The SuperLite isn't GFC's first move from lightweight pickup-top campers to roof-top tents. Its Platform Tent already made that natural transition as a 6-inch-thin (15-cm) hardshell tent option perfect for those looking to vehicle-camp at penthouse level. The SuperLite takes the next step forward, nearly halving weight as compared to the 150-lb (68-kg) Platform while maintaining the same sleek, 6-in-high packability.
According to a Q&A on GFC's Facebook, the SuperLite's hard roof and floor are built from a honeycomb composite wrapped in 600D polyester, while the three wall panels connecting the top and bottom are made from 300D ripstop polyester. The SuperLite doesn't pitch quite as effortlessly as the average strut-assisted hardshell RTT, as it relies on two supports that are manually lifted and secured into place. That design shouldn't slow things down much, though, and should still be well quicker and more straightforward than setting up the average soft-sided RTT or ground tent.
Lightweight design offers plenty of potential advantages for the SuperLite – more vehicle payload reserved for people and cargo, boosts in handling and fuel economy over a larger, heavier RTT, and the possibility of single-person installation and removal. On the racing side, GFC also promises that less weight up top cuts body roll, improves overall driving dynamics, makes for cleaner drifts and soars right past the Platform Tent to an "Almost Too Huckable" score on the company's Jumpability Index. The last point is just for fun, but less weight and top-heaviness can only help if and when the rubber leaves the dirt.
GFC calls the SuperLite the lightest RTT on the market, but we're aware of at least one that's lighter: the 55-lb (25-kg) GT Roof from GentleTent. That Austrian tent is now available in the US, just like the Montana-designed SuperLite but, as an inflatable roof-top tent, the GT Roof is a very different experience than the hardshell SuperLite.

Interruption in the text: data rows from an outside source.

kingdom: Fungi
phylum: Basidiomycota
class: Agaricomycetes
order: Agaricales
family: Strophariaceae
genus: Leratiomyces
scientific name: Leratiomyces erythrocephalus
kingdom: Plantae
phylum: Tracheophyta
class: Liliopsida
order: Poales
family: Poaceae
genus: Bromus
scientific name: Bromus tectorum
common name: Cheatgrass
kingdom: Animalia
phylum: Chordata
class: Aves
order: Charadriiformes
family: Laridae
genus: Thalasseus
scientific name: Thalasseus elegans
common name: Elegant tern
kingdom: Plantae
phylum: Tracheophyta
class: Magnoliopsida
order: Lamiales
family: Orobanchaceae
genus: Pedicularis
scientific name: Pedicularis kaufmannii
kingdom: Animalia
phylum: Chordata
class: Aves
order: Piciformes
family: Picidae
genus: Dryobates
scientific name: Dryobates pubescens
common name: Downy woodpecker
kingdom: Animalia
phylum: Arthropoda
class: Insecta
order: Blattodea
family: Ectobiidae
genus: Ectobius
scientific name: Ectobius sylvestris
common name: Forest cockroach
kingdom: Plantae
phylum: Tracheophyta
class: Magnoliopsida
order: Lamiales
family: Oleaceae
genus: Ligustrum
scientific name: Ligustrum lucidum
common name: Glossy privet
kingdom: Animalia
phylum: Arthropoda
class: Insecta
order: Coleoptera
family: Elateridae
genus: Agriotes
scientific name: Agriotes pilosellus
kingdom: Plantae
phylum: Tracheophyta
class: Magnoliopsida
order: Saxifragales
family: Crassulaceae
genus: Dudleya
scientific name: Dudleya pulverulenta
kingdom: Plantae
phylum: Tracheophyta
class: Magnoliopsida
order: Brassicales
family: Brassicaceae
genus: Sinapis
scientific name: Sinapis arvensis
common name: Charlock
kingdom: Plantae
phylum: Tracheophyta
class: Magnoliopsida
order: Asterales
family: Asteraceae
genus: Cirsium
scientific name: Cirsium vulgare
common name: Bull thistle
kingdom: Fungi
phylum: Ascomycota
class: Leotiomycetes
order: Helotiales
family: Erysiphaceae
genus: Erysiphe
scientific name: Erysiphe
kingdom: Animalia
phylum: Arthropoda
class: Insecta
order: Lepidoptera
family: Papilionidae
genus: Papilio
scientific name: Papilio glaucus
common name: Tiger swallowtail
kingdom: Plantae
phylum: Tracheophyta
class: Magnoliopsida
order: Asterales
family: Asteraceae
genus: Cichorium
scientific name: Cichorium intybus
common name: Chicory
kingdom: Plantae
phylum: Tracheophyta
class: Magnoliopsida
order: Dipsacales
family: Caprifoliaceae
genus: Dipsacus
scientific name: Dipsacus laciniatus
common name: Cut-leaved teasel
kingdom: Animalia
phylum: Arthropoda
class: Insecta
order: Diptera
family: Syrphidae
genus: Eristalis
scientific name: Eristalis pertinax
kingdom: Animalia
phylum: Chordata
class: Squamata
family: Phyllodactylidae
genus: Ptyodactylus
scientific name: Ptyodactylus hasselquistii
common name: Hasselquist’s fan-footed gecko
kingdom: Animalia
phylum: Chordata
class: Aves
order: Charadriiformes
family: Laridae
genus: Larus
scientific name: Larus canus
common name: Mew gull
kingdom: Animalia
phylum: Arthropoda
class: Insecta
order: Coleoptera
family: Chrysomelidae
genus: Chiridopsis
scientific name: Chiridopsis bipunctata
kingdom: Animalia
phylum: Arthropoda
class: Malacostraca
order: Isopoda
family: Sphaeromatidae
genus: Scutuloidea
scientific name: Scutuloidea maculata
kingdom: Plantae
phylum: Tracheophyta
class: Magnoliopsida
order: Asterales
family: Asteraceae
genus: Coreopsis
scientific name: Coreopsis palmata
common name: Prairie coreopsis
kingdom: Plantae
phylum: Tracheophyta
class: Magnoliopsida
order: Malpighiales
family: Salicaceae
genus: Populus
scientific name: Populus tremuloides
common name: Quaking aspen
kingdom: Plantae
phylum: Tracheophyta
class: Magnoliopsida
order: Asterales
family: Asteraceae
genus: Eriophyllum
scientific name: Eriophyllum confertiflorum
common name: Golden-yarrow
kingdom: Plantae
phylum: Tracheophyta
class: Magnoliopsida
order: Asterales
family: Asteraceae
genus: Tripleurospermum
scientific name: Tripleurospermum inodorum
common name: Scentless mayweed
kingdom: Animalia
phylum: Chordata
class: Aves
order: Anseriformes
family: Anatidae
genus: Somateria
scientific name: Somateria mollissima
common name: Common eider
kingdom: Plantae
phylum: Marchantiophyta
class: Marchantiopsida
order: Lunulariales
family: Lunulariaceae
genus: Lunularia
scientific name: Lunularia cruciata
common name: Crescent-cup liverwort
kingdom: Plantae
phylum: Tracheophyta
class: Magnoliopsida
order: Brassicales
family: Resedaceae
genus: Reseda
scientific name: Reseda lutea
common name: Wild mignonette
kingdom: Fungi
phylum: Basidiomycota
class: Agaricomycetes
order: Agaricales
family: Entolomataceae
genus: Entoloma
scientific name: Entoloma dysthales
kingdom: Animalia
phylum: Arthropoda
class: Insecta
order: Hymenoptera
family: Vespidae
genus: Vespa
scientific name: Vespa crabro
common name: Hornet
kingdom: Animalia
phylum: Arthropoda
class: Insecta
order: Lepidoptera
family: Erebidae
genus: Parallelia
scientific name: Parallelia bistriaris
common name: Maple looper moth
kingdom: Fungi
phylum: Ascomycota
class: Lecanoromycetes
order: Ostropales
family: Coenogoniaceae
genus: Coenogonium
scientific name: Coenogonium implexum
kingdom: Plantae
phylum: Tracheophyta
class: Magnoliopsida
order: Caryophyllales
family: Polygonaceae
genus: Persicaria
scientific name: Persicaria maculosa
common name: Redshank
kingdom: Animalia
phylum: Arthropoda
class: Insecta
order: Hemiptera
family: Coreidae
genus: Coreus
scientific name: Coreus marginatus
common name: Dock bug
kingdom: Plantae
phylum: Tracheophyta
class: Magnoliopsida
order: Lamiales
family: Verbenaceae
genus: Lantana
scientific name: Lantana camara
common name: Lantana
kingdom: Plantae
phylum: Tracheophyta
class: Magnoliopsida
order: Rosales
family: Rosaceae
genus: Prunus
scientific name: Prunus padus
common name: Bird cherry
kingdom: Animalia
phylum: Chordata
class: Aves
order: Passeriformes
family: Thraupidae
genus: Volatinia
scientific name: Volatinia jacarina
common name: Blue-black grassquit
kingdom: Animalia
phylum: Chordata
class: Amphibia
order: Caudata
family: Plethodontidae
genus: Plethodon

Inside, the SuperLite tent offers 50 x 90 in (127 x 203-in) of floor space and 44 in (112 cm) of headroom, enough for two adults and perhaps a child. Buyers can fill that floor with a hybrid air/foam mattress straight from GFC or save a little money and use their own sleeping pads or mattress. The SuperLite roof drops closed around packable bedding, meaning there's no need to take the mattress, sleeping bags and pillows out when breaking camp down. Large screened windows on all three sides bring in maximum ventilation and scenery.
The SuperLite tent went up for preorder this week, starting at $1,199 for the empty tent. Add the optional mattress and ladder, and total price is $1,578. Deliveries will begin in November. Hopefully ahead of that launch, GFC will release some footage of the SuperLite earning it stripes over the race courses of the Sonoran Desert. Until then, we'll have to settle for the tent rendered in atop the scorching-hot Ford Bronco.